_To be done_
Write out the lines below without any changes, starting at the line containing "pose: elev=26.3 azim=51.0" and continuing through the last of the rows.

_Rows from a dataset_
☆ ☆ ☆ ☆ ☆
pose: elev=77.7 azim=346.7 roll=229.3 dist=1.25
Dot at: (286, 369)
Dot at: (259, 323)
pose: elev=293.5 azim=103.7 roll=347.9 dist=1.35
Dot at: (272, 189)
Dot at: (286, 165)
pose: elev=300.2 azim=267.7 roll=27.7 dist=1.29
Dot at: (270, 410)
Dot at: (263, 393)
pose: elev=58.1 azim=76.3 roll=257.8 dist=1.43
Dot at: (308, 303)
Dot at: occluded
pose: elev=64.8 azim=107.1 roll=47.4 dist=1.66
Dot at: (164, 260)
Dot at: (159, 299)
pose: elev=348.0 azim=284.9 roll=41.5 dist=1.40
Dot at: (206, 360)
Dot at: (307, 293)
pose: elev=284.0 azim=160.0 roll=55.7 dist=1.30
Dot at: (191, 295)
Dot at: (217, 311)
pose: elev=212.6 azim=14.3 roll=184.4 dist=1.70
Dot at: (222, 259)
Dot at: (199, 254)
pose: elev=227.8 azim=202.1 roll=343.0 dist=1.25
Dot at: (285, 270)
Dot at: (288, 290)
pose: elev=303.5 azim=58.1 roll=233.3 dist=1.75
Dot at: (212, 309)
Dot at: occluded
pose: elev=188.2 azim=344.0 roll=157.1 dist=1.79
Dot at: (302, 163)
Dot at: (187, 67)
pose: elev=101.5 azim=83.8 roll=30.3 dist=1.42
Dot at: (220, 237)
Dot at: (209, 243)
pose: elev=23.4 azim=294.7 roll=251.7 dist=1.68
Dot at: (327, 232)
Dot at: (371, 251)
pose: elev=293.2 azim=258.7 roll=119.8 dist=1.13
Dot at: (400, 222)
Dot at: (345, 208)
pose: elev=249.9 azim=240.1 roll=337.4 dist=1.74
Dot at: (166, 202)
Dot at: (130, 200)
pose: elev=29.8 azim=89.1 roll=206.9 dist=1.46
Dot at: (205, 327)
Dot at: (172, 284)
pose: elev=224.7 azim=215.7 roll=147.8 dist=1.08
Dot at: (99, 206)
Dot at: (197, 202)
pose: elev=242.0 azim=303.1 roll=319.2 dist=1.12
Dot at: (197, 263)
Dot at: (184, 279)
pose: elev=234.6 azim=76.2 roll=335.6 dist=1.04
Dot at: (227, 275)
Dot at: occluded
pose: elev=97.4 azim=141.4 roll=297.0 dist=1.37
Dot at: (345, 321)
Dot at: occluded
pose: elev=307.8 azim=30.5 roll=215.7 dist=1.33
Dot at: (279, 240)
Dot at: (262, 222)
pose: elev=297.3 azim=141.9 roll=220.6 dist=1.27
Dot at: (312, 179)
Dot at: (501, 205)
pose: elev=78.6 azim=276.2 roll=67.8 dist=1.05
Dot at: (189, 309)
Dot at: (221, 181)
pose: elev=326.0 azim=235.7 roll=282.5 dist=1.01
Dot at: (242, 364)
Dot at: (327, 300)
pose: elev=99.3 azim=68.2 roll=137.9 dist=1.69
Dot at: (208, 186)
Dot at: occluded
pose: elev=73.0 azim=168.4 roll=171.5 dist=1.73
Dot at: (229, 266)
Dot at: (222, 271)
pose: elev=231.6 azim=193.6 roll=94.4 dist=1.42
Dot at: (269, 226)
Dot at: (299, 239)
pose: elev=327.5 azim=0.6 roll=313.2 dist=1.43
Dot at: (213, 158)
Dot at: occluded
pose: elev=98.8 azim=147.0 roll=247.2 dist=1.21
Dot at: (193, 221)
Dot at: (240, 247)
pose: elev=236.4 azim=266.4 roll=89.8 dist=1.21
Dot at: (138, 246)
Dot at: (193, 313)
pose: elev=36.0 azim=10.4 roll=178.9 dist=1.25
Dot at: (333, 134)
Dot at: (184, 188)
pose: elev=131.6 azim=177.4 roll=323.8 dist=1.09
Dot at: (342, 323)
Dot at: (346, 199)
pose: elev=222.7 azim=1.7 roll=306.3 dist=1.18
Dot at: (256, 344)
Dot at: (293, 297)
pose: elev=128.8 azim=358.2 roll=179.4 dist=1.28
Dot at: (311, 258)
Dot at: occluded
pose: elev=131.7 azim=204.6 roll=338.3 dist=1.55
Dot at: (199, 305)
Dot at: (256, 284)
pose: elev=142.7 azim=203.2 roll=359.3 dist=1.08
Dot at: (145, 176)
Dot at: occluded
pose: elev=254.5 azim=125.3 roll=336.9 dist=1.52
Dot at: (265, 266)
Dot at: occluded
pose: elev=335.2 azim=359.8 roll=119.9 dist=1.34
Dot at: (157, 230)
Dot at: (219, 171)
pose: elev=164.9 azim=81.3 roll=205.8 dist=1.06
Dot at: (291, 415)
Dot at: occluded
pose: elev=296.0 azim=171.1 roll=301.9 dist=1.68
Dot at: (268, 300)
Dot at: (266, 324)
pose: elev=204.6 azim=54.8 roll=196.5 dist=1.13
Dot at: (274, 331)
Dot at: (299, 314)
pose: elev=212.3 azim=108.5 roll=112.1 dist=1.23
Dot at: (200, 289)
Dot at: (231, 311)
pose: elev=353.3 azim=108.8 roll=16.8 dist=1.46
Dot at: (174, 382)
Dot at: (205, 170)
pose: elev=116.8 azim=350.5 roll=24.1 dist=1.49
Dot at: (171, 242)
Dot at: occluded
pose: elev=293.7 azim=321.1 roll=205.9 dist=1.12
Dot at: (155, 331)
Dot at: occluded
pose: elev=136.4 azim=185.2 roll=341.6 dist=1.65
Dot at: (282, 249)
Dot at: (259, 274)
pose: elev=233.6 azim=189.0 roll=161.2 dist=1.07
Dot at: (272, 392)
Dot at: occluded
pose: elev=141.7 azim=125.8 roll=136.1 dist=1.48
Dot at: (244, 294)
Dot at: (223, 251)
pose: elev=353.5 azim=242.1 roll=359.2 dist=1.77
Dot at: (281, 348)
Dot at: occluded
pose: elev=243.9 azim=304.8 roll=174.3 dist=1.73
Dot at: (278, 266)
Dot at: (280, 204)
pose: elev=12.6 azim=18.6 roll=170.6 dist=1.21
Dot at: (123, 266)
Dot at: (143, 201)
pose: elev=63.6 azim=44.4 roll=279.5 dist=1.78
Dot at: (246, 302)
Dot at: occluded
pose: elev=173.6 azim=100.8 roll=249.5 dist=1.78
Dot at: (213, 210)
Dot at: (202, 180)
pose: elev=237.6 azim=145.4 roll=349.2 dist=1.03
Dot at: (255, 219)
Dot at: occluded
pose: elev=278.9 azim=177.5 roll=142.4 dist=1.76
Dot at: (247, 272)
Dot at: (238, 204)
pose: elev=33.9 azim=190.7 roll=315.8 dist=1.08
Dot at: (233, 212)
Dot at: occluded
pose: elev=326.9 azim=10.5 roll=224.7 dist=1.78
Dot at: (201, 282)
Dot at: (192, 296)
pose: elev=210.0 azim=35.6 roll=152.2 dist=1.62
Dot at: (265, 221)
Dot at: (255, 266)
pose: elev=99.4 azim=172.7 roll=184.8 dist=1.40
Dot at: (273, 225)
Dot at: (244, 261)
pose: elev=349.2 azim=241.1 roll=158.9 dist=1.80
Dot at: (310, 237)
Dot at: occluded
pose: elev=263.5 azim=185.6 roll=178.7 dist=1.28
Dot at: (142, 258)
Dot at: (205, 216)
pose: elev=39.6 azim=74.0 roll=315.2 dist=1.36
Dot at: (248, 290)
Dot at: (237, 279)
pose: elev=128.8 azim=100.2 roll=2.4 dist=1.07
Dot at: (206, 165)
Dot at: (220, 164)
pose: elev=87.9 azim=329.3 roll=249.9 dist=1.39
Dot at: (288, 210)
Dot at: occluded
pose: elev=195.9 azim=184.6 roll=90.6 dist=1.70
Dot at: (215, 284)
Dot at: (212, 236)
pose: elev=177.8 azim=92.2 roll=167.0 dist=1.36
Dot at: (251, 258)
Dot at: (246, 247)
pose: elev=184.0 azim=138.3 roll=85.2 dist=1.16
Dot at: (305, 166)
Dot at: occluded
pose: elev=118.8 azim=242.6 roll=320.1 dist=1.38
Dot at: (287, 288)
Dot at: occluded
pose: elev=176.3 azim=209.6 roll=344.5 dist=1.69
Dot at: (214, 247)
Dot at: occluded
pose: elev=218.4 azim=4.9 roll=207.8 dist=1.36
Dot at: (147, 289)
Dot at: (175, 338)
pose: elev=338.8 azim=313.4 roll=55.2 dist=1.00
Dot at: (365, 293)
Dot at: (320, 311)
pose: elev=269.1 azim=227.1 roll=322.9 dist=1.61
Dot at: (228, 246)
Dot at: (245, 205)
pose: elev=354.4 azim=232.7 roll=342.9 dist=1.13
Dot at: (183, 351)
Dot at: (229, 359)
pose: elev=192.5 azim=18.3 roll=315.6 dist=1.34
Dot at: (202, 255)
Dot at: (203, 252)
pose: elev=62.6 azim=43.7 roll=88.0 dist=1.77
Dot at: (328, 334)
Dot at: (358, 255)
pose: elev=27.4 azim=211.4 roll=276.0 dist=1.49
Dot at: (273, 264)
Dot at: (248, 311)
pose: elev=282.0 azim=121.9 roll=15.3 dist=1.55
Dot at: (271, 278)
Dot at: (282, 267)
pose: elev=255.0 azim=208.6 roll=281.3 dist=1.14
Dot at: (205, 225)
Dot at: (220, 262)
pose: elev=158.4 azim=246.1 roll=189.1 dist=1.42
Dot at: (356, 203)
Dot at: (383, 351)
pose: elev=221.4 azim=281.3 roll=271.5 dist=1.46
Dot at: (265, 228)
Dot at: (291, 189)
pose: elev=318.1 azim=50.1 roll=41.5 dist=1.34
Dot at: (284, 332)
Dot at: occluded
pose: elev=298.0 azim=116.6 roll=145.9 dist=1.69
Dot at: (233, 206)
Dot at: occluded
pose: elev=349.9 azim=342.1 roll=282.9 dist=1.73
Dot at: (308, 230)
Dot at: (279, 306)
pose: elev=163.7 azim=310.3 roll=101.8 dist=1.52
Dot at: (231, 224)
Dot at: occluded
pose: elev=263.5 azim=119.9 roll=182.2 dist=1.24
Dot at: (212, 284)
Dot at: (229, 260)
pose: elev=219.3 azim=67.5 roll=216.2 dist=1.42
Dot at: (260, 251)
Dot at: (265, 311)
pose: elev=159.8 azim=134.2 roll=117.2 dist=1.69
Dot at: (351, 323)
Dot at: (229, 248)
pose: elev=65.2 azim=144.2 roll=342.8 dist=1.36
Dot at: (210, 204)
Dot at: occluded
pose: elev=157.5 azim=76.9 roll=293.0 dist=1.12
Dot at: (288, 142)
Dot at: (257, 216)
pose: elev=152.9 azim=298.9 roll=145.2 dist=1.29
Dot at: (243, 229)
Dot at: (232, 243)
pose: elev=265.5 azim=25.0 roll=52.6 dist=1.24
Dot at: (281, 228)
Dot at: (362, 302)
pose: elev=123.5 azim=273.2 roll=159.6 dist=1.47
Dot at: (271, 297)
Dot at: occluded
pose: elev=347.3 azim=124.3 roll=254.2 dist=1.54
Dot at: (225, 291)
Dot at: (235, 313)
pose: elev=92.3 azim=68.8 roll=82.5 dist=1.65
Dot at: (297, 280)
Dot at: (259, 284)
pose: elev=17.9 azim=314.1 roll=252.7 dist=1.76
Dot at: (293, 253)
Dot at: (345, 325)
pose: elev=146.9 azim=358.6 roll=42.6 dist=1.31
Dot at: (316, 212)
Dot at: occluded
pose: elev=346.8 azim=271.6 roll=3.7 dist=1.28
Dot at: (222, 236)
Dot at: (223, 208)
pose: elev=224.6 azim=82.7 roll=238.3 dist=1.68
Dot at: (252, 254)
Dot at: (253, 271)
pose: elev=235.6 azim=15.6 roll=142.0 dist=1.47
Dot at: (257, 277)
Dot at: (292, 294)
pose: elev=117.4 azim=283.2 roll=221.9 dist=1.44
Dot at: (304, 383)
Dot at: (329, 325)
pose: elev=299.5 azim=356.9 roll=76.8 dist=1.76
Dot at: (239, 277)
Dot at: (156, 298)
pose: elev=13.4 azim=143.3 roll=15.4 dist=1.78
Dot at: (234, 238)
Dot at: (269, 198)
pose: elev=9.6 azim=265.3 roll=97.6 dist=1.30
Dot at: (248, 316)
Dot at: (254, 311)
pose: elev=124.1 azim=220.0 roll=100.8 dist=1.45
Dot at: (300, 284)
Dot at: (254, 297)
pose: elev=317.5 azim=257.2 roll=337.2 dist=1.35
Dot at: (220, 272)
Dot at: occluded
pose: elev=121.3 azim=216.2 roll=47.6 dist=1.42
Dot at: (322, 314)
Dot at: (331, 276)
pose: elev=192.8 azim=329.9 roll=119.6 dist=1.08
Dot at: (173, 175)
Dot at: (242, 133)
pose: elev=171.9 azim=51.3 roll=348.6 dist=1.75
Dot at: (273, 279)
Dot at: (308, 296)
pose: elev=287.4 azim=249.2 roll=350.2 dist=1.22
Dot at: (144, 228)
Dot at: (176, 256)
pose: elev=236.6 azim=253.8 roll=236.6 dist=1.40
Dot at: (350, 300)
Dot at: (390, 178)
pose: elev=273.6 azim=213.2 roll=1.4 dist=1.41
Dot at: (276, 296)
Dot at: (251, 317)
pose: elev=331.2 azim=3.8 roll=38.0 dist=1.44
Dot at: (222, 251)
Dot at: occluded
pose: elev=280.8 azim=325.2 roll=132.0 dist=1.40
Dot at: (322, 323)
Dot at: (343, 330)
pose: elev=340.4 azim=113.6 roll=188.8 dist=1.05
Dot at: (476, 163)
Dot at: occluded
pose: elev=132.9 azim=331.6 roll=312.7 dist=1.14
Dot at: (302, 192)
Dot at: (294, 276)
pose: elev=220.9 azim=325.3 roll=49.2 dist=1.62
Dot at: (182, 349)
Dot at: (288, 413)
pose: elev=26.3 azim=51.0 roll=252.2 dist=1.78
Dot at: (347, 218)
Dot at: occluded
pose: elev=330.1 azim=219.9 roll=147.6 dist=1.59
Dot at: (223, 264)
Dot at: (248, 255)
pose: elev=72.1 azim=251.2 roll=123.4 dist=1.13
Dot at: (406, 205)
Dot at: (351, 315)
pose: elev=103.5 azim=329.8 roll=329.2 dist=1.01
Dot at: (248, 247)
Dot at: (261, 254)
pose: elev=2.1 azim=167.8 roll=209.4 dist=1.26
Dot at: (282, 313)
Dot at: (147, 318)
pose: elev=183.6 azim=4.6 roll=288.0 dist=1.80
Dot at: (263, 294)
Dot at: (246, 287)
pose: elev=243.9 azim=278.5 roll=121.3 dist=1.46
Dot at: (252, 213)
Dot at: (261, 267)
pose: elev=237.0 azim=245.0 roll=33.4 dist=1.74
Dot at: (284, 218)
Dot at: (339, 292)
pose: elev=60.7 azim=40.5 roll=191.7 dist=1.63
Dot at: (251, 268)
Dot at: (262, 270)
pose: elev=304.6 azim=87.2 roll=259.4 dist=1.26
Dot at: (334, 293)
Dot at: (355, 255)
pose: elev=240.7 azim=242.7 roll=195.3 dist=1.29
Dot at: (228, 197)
☆ ☆ ☆ ☆ ☆
_Response_
pose: elev=26.3 azim=51.0 roll=252.2 dist=1.78
Dot at: (347, 218)
Dot at: occluded
pose: elev=330.1 azim=219.9 roll=147.6 dist=1.59
Dot at: (223, 264)
Dot at: (248, 255)
pose: elev=72.1 azim=251.2 roll=123.4 dist=1.13
Dot at: (406, 205)
Dot at: (351, 315)
pose: elev=103.5 azim=329.8 roll=329.2 dist=1.01
Dot at: (248, 247)
Dot at: (261, 254)
pose: elev=2.1 azim=167.8 roll=209.4 dist=1.26
Dot at: (282, 313)
Dot at: (147, 318)
pose: elev=183.6 azim=4.6 roll=288.0 dist=1.80
Dot at: (263, 294)
Dot at: (246, 287)
pose: elev=243.9 azim=278.5 roll=121.3 dist=1.46
Dot at: (252, 213)
Dot at: (261, 267)
pose: elev=237.0 azim=245.0 roll=33.4 dist=1.74
Dot at: (284, 218)
Dot at: (339, 292)
pose: elev=60.7 azim=40.5 roll=191.7 dist=1.63
Dot at: (251, 268)
Dot at: (262, 270)
pose: elev=304.6 azim=87.2 roll=259.4 dist=1.26
Dot at: (334, 293)
Dot at: (355, 255)
pose: elev=240.7 azim=242.7 roll=195.3 dist=1.29
Dot at: (228, 197)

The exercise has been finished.